Task goal
Write out the entries below exactly as they stand. Skip every image.

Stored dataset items
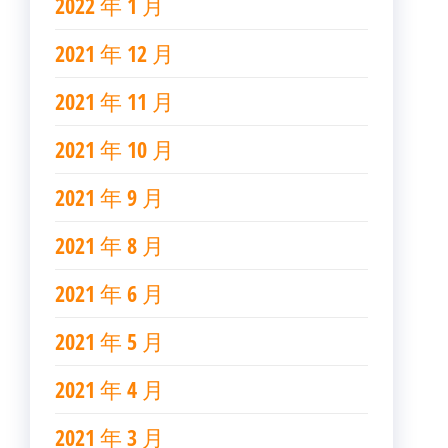
2022 年 1 月
2021 年 12 月
2021 年 11 月
2021 年 10 月
2021 年 9 月
2021 年 8 月
2021 年 6 月
2021 年 5 月
2021 年 4 月
2021 年 3 月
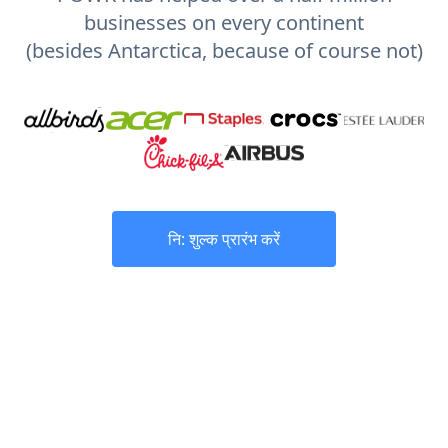
businesses on every continent
(besides Antarctica, because of course not)
नि: शुल्क प्रारंभ करें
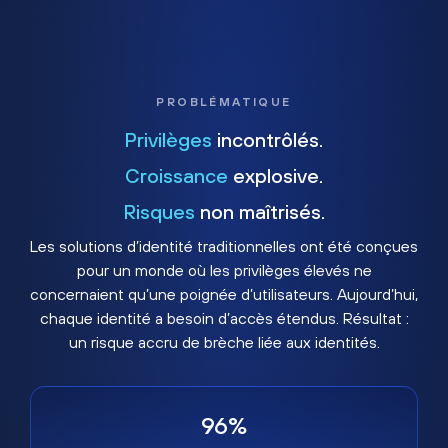
PROBLÉMATIQUE
Privilèges
incontrôlés.
Croissance
explosive.
Risques
non maîtrisés.
Les solutions d’identité traditionnelles ont été conçues
pour un monde où les privilèges élevés ne
concernaient qu’une poignée d’utilisateurs. Aujourd’hui,
chaque identité a besoin d’accès étendus. Résultat :
un risque accru de brèche liée aux identités.
96%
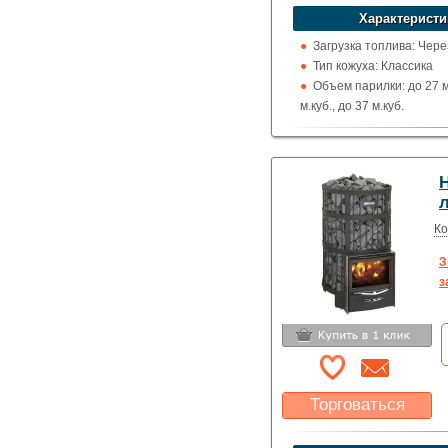
устроит?
Характеристи
Указать цену
Загрузка топлива: Чере
Тип кожуха: Классика
Объем парилки: до 27 м.
м.куб., до 37 м.куб.
Дверца: Со стеклом, П
(каминного типа)
Выход дымохода: Ввер
Топка (материал): Жар
Использование: Для д
Производитель: Harvia
Ко
З
з
Торговаться
Какая цена Вас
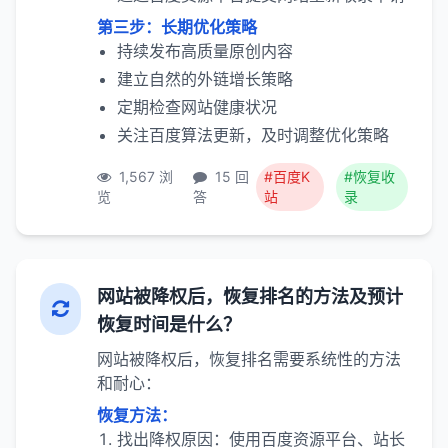
第三步：长期优化策略
持续发布高质量原创内容
建立自然的外链增长策略
定期检查网站健康状况
关注百度算法更新，及时调整优化策略
1,567 浏
15 回
#百度K
#恢复收
览
答
站
录
网站被降权后，恢复排名的方法及预计
恢复时间是什么？
网站被降权后，恢复排名需要系统性的方法
和耐心：
恢复方法：
找出降权原因：使用百度资源平台、站长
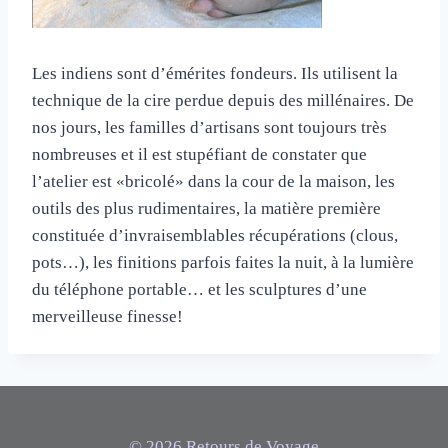
Les indiens sont d’émérites fondeurs. Ils utilisent la
technique de la cire perdue depuis des millénaires. De
nos jours, les familles d’artisans sont toujours très
nombreuses et il est stupéfiant de constater que
l’atelier est «bricolé» dans la cour de la maison, les
outils des plus rudimentaires, la matière première
constituée d’invraisemblables récupérations (clous,
pots…), les finitions parfois faites la nuit, à la lumière
du téléphone portable… et les sculptures d’une
merveilleuse finesse!
© 2026 Retours de Voyage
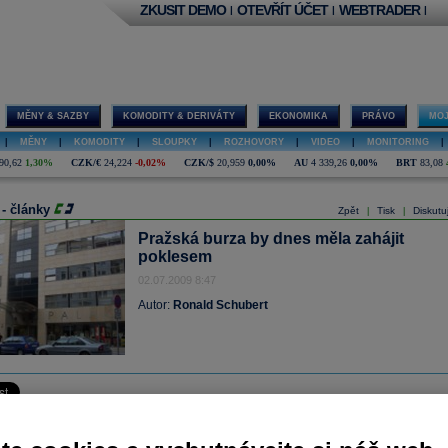
ZKUSIT DEMO
OTEVŘÍT ÚČET
WEBTRADER
|
|
|
MĚNY & SAZBY
KOMODITY & DERIVÁTY
EKONOMIKA
PRÁVO
MOJ
|
MĚNY
|
KOMODITY
|
SLOUPKY
|
ROZHOVORY
|
VIDEO
|
MONITORING
|
90,62
1,30%
CZK/€
24,224
-0,02%
CZK/$
20,959
0,00%
AU
4 339,26
0,00%
BRT
83,08
 - články
Zpět
Tisk
Diskutu
|
|
Pražská burza by dnes měla zahájit
poklesem
02.07.2009 8:47
Autor:
Ronald Schubert
y na pražské burze zobchodovány vyšší objemy než v úterý, avšak ani tak nebyl
y nijak oslnivý. Koruna posilovala v souladu s ostatními měnami regionu.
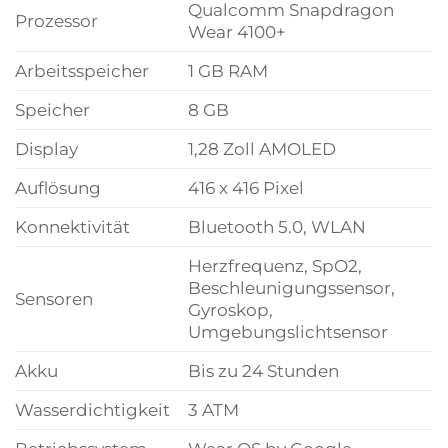
Qualcomm Snapdragon
Prozessor
Wear 4100+
Arbeitsspeicher
1 GB RAM
Speicher
8 GB
Display
1,28 Zoll AMOLED
Auflösung
416 x 416 Pixel
Konnektivität
Bluetooth 5.0, WLAN
Herzfrequenz, SpO2,
Beschleunigungssensor,
Sensoren
Gyroskop,
Umgebungslichtsensor
Akku
Bis zu 24 Stunden
Wasserdichtigkeit
3 ATM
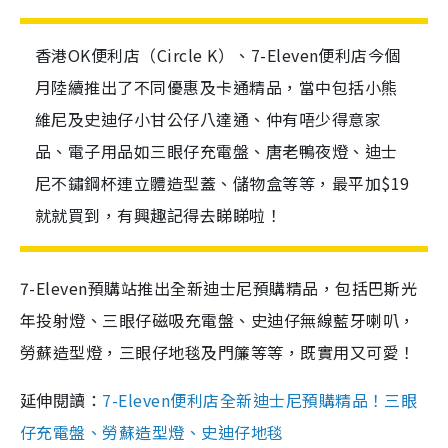
香港OK便利店（Circle K）、7-Eleven便利店今個
月陸續推出了不同優惠及卡通精品，當中包括小熊
維尼及史迪仔小甘公仔八達通、仲有唔少得意家
品、電子用品如三眼仔充電盤、唐老鴨夜燈、迪士
尼不鏽鋼杯連立體造型蓋、儲物盒等等，最平加$19
就就買到，有興趣記得去睇睇啦！
7-Eleven預購站推出全新迪士尼預購精品，包括巴斯光
年投射燈、三眼仔磁吸充電盤、史迪仔無線藍牙喇叭，
勞蘇造型燈，三眼仔地毯及門簾等等，既實用又可愛！
延伸閱讀：
7-Eleven便利店全新迪士尼預購精品！三眼
仔充電盤、勞蘇造型燈、史迪仔地毯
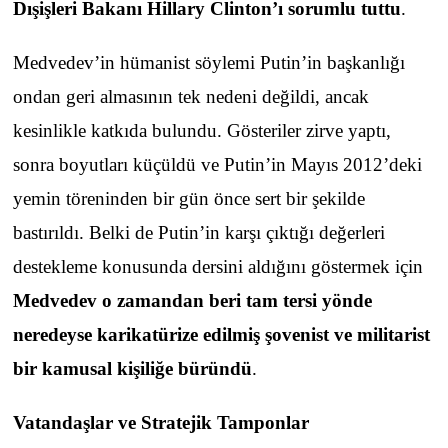
Dışişleri Bakanı Hillary Clinton’ı sorumlu tuttu
.
Medvedev’in hümanist söylemi Putin’in başkanlığı
ondan geri almasının tek nedeni değildi, ancak
kesinlikle katkıda bulundu. Gösteriler zirve yaptı,
sonra boyutları küçüldü ve Putin’in Mayıs 2012’deki
yemin töreninden bir gün önce sert bir şekilde
bastırıldı. Belki de Putin’in karşı çıktığı değerleri
destekleme konusunda dersini aldığını göstermek için
Medvedev o zamandan beri tam tersi yönde
neredeyse karikatürize edilmiş şovenist ve militarist
bir kamusal kişiliğe büründü
.
Vatandaşlar ve Stratejik Tamponlar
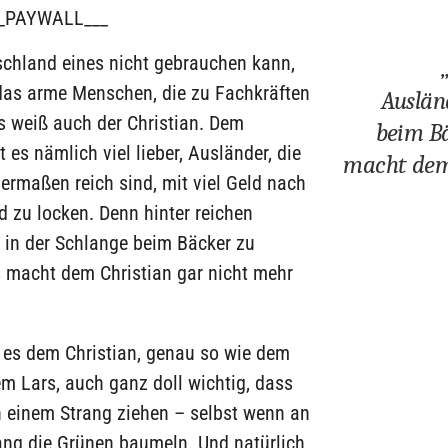
_PAYWALL___
chland eines nicht gebrauchen kann,
das arme Menschen, die zu Fachkräften
Auslän
s weiß auch der Christian. Dem
beim Bä
t es nämlich viel lieber, Ausländer, die
macht dem 
ermaßen reich sind, mit viel Geld nach
 zu locken. Denn hinter reichen
 in der Schlange beim Bäcker zu
s macht dem Christian gar nicht mehr
t es dem Christian, genau so wie dem
m Lars, auch ganz doll wichtig, dass
an einem Strang ziehen – selbst wenn an
ang die Grünen baumeln. Und natürlich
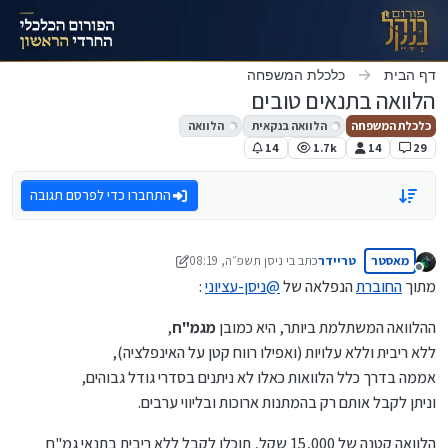
ילוג לתוכן
דף הבית
כלכלת המשפחה
הלוואה בתנאים טובים
כלכלת המשפחה
הלוואה בנקאית
הלוואה
14
1.7k
14
29
התחברו כדי לפרסם תגובה
מאסטר
טריידר
כתב ב
י ניסן תשפ״ה, 08:19
נערך לאחרונה על ידי טריידר
י אב תשפ״ה, 09:44
מנותק
מתוך
החוברת
הנפלאה של
@
ניסן-עציוני
:
ההלוואה המשתלמת ביותר, היא כמובן
מגמ"ח
,
ללא ריבית וללא עלויות (ואפילו רווח קטן על האינפלציה),
אממה בדרך כלל הלוואות כאלו לא ניתנים בסדרי גודל גבוהים,
וניתן לקבל אותם רק בהמתנות ארוכות ובליווי ערבים.
הלוואה קטנה של 15,000 שקל, תוכלו לקבל ללא ריבית בתנאי גמ"ח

Answer
2022 年 1 月
2021 年 12 月
2021 年 11 月
2021 年 10 月
2021 年 9 月
2021 年 8 月
2021 年 6 月
2021 年 5 月
2021 年 4 月
2021 年 3 月
businesses on every continent
(besides Antarctica, because of course not)
नि: शुल्क प्रारंभ करें
PROBLÉMATIQUE
Privilèges
incontrôlés.
Croissance
explosive.
Risques
non maîtrisés.
Les solutions d’identité traditionnelles ont été conçues
pour un monde où les privilèges élevés ne
concernaient qu’une poignée d’utilisateurs. Aujourd’hui,
chaque identité a besoin d’accès étendus. Résultat :
un risque accru de brèche liée aux identités.
96%
устроит?
Характеристи
Указать цену
Загрузка топлива: Чере
Тип кожуха: Классика
Объем парилки: до 27 м.
м.куб., до 37 м.куб.
Дверца: Со стеклом, П
(каминного типа)
Выход дымохода: Ввер
Топка (материал): Жар
Использование: Для д
Производитель: Harvia
Ко
З
з
Торговаться
Какая цена Вас
第三步：长期优化策略
持续发布高质量原创内容
建立自然的外链增长策略
定期检查网站健康状况
关注百度算法更新，及时调整优化策略
1,567 浏
15 回
#百度K
#恢复收
览
答
站
录
网站被降权后，恢复排名的方法及预计
恢复时间是什么？
网站被降权后，恢复排名需要系统性的方法
和耐心：
恢复方法：
找出降权原因：使用百度资源平台、站长
Les indiens sont d’émérites fondeurs. Ils utilisent la
technique de la cire perdue depuis des millénaires. De
nos jours, les familles d’artisans sont toujours très
nombreuses et il est stupéfiant de constater que
l’atelier est «bricolé» dans la cour de la maison, les
outils des plus rudimentaires, la matière première
constituée d’invraisemblables récupérations (clous,
pots…), les finitions parfois faites la nuit, à la lumière
du téléphone portable… et les sculptures d’une
merveilleuse finesse!
© 2026 Retours de Voyage
ZKUSIT DEMO
OTEVŘÍT ÚČET
WEBTRADER
|
|
|
MĚNY & SAZBY
KOMODITY & DERIVÁTY
EKONOMIKA
PRÁVO
MOJ
|
MĚNY
|
KOMODITY
|
SLOUPKY
|
ROZHOVORY
|
VIDEO
|
MONITORING
|
90,62
1,30%
CZK/€
24,224
-0,02%
CZK/$
20,959
0,00%
AU
4 339,26
0,00%
BRT
83,08
 - články
Zpět
Tisk
Diskutu
|
|
Pražská burza by dnes měla zahájit
poklesem
02.07.2009 8:47
Autor:
Ronald Schubert
y na pražské burze zobchodovány vyšší objemy než v úterý, avšak ani tak nebyl
y nijak oslnivý. Koruna posilovala v souladu s ostatními měnami regionu.
Qualcomm Snapdragon
Prozessor
Wear 4100+
Arbeitsspeicher
1 GB RAM
Speicher
8 GB
Display
1,28 Zoll AMOLED
Auflösung
416 x 416 Pixel
Konnektivität
Bluetooth 5.0, WLAN
Herzfrequenz, SpO2,
Beschleunigungssensor,
Sensoren
Gyroskop,
Umgebungslichtsensor
Akku
Bis zu 24 Stunden
Wasserdichtigkeit
3 ATM
香港OK便利店（Circle K）、7-Eleven便利店今個
月陸續推出了不同優惠及卡通精品，當中包括小熊
維尼及史迪仔小甘公仔八達通、仲有唔少得意家
品、電子用品如三眼仔充電盤、唐老鴨夜燈、迪士
尼不鏽鋼杯連立體造型蓋、儲物盒等等，最平加$19
就就買到，有興趣記得去睇睇啦！
7-Eleven預購站推出全新迪士尼預購精品，包括巴斯光
年投射燈、三眼仔磁吸充電盤、史迪仔無線藍牙喇叭，
勞蘇造型燈，三眼仔地毯及門簾等等，既實用又可愛！
延伸閱讀：
7-Eleven便利店全新迪士尼預購精品！三眼
仔充電盤、勞蘇造型燈、史迪仔地毯
Dışişleri Bakanı Hillary Clinton’ı sorumlu tuttu
.
Medvedev’in hümanist söylemi Putin’in başkanlığı
ondan geri almasının tek nedeni değildi, ancak
kesinlikle katkıda bulundu. Gösteriler zirve yaptı,
sonra boyutları küçüldü ve Putin’in Mayıs 2012’deki
yemin töreninden bir gün önce sert bir şekilde
bastırıldı. Belki de Putin’in karşı çıktığı değerleri
destekleme konusunda dersini aldığını göstermek için
Medvedev o zamandan beri tam tersi yönde
neredeyse karikatürize edilmiş şovenist ve militarist
bir kamusal kişiliğe büründü
.
Vatandaşlar ve Stratejik Tamponlar
_PAYWALL___
chland eines nicht gebrauchen kann,
das arme Menschen, die zu Fachkräften
Auslän
s weiß auch der Christian. Dem
beim Bä
t es nämlich viel lieber, Ausländer, die
macht dem 
ermaßen reich sind, mit viel Geld nach
 zu locken. Denn hinter reichen
 in der Schlange beim Bäcker zu
s macht dem Christian gar nicht mehr
t es dem Christian, genau so wie dem
m Lars, auch ganz doll wichtig, dass
an einem Strang ziehen – selbst wenn an
ang die Grünen baumeln. Und natürlich
ילוג לתוכן
דף הבית
כלכלת המשפחה
הלוואה בתנאים טובים
כלכלת המשפחה
הלוואה בנקאית
הלוואה
14
1.7k
14
29
התחברו כדי לפרסם תגובה
מאסטר
טריידר
כתב ב
י ניסן תשפ״ה, 08:19
נערך לאחרונה על ידי טריידר
י אב תשפ״ה, 09:44
מנותק
מתוך
החוברת
הנפלאה של
@
ניסן-עציוני
:
ההלוואה המשתלמת ביותר, היא כמובן
מגמ"ח
,
ללא ריבית וללא עלויות (ואפילו רווח קטן על האינפלציה),
אממה בדרך כלל הלוואות כאלו לא ניתנים בסדרי גודל גבוהים,
וניתן לקבל אותם רק בהמתנות ארוכות ובליווי ערבים.
הלוואה קטנה של 15,000 שקל, תוכלו לקבל ללא ריבית בתנאי גמ"ח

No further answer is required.